Candidate Whose Missed Vote Led to Tie Loses on Dice Roll
WALNUT RIDGE, Ark. (AP) – A city council candidate in northeastern Arkansas whose runoff election ended in a tie after he didn’t vote has lost his bid for the seat by a roll of the dice.
The race for a seat on the Hoxie City Council was determined by Cliff Farmer and incumbent Alderwoman Becky Linebaugh rolling dice at the Lawrence County courthouse on Thursday. Deputy Clerk Ashlyn Griffin says Farmer rolled a four and Linebaugh rolled a six.
Farmer had intended to vote in last week’s runoff election after returning from a work-related trip to Florida, but he and his wife landed in Memphis, Tennessee, only an hour before polls closed. Memphis is about 80 miles (130 kilometers) from Hoxie. Farmer’s wife had voted early.
Farmer and Linebaugh each received 223 votes in the runoff election.
Vermont Community Attempts to Make World’s Largest S’more
MIDDLESEX, Vt. (AP) – One Vermont community is celebrating with a massive bonfire and what they hope will be the world’s largest s’more.
The Winter S’morestice takes place at Camp Meade in Middlesex and includes fire artists, music, food, and, of course, a sampling of the giant s’more.
The local Red Hen Bakery will make the 4-by-8-foot (1.2-by-2.4-meter) concoction, baking its own enormous cracker, whipping up marshmallow and using chocolate from a neighboring business.
The giant dessert will then be chopped up and shared with attendees. Organizers said they were too late in pursuing a Guinness World Record but may try next year.

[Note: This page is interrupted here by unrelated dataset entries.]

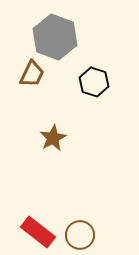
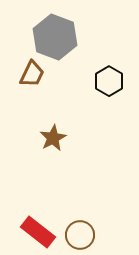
black hexagon: moved 15 px right, 1 px up; rotated 12 degrees clockwise
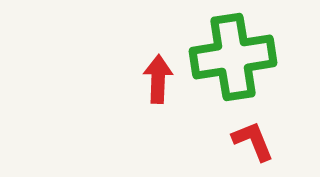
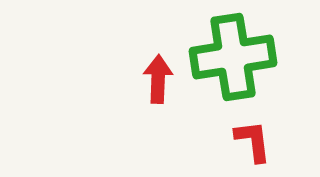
red L-shape: rotated 15 degrees clockwise
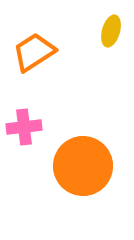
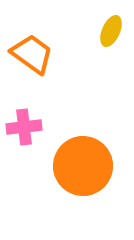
yellow ellipse: rotated 8 degrees clockwise
orange trapezoid: moved 2 px left, 2 px down; rotated 69 degrees clockwise
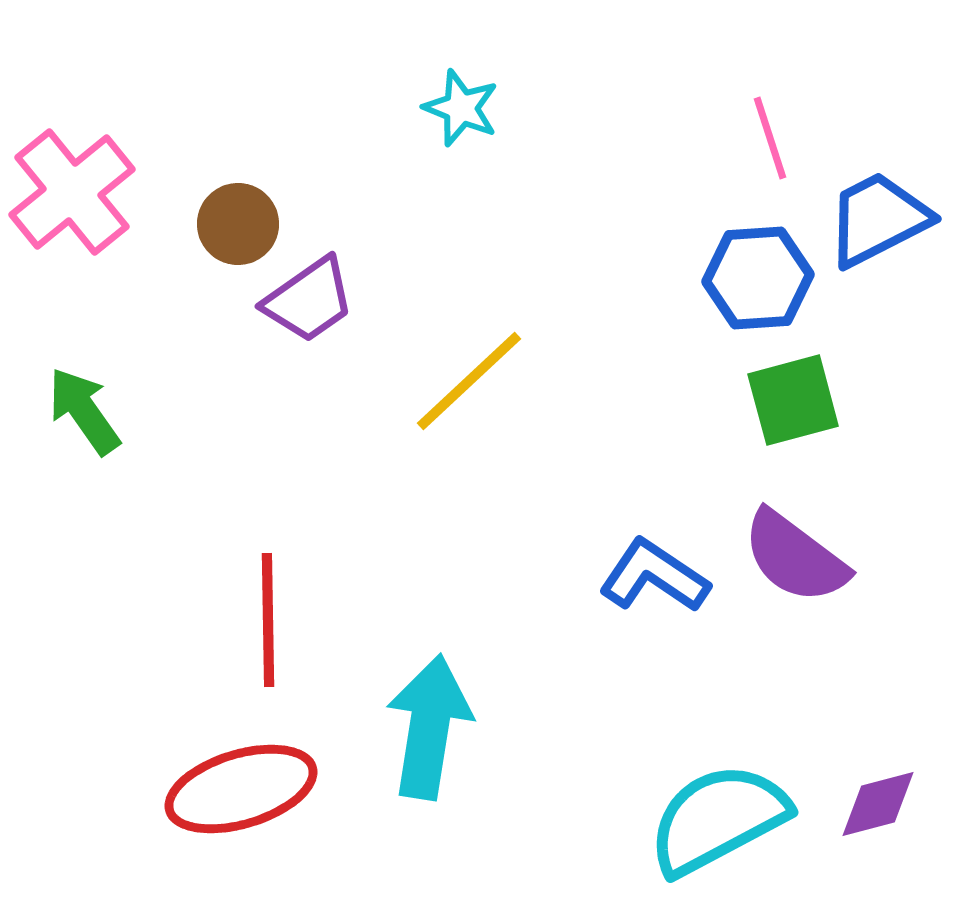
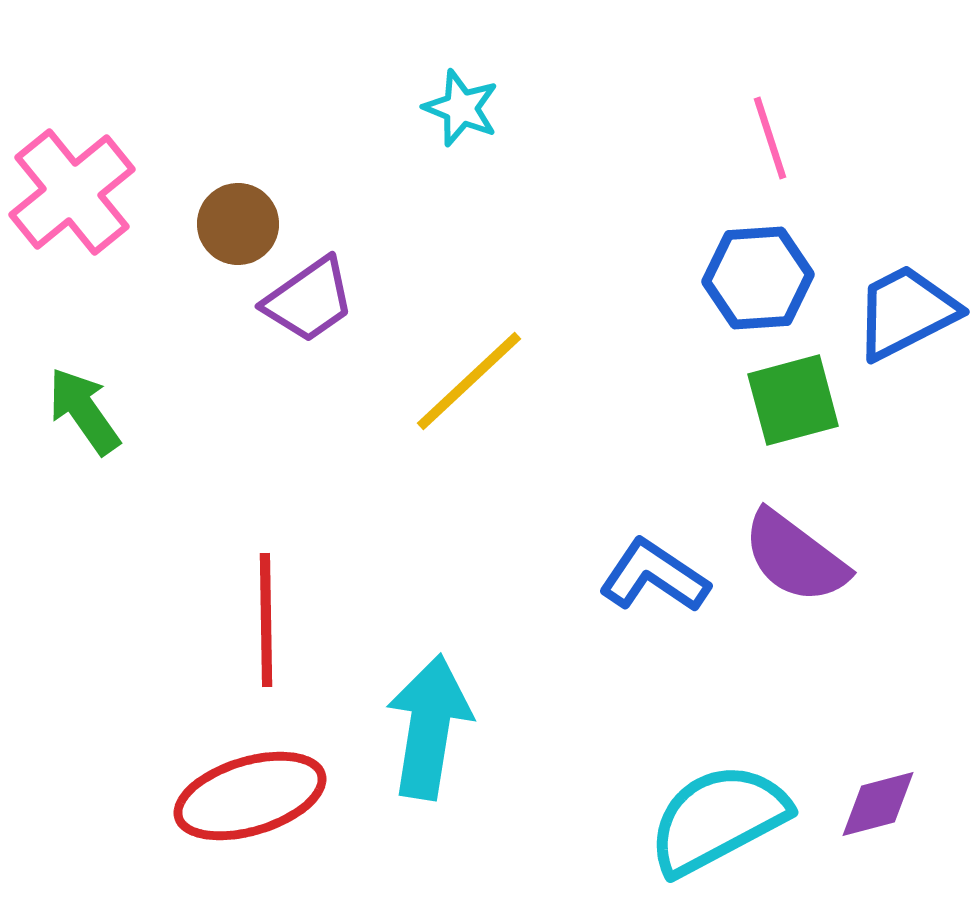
blue trapezoid: moved 28 px right, 93 px down
red line: moved 2 px left
red ellipse: moved 9 px right, 7 px down
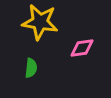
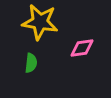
green semicircle: moved 5 px up
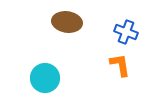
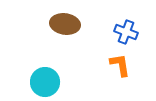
brown ellipse: moved 2 px left, 2 px down
cyan circle: moved 4 px down
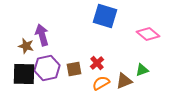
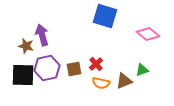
red cross: moved 1 px left, 1 px down
black square: moved 1 px left, 1 px down
orange semicircle: rotated 138 degrees counterclockwise
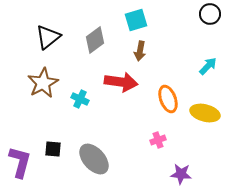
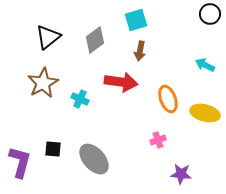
cyan arrow: moved 3 px left, 1 px up; rotated 108 degrees counterclockwise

“This is going to be a feat of baking engineering,” said bakery co-owner Randy George.
The project comes at the bakery’s busiest time. “We will be making the world’s largest s’more when we’re also making more bread than we’ve ever made before,” he said.
Organizers have also made a massive bush-like structure out of evergreen branches that will be set on fire. Before the fire, people can walk through the small maze inside it.
From Duct-Taped Shoes to $11M: Man Leaves Surprise Donations
SEATTLE (AP) – Alan Naiman was known for an unabashed thriftiness that veered into comical, but even those closest to him had no inkling of the fortune that he quietly amassed and the last act that he had long planned.
The Washington state social worker died of cancer this year at age 63, leaving most of a surprising $11 million estate to children’s charities that help the poor, sick, disabled and abandoned. The amount baffled the beneficiaries and his best friends, who are lauding Naiman as the anniversary of his death approaches in January.
That’s because the Seattle man patched up his shoes with duct tape, sought deals at the grocery store deli at closing time and took his best friends out to lunch at fast-food joints.
Naiman, who died unmarried and childless, loved kids but also was intensely private, scrimping, investing and working extra jobs to stockpile money that he rarely spent on himself. A former banker, Naiman worked the past two decades at the state Department of Social and Health Services, handling after-hours calls.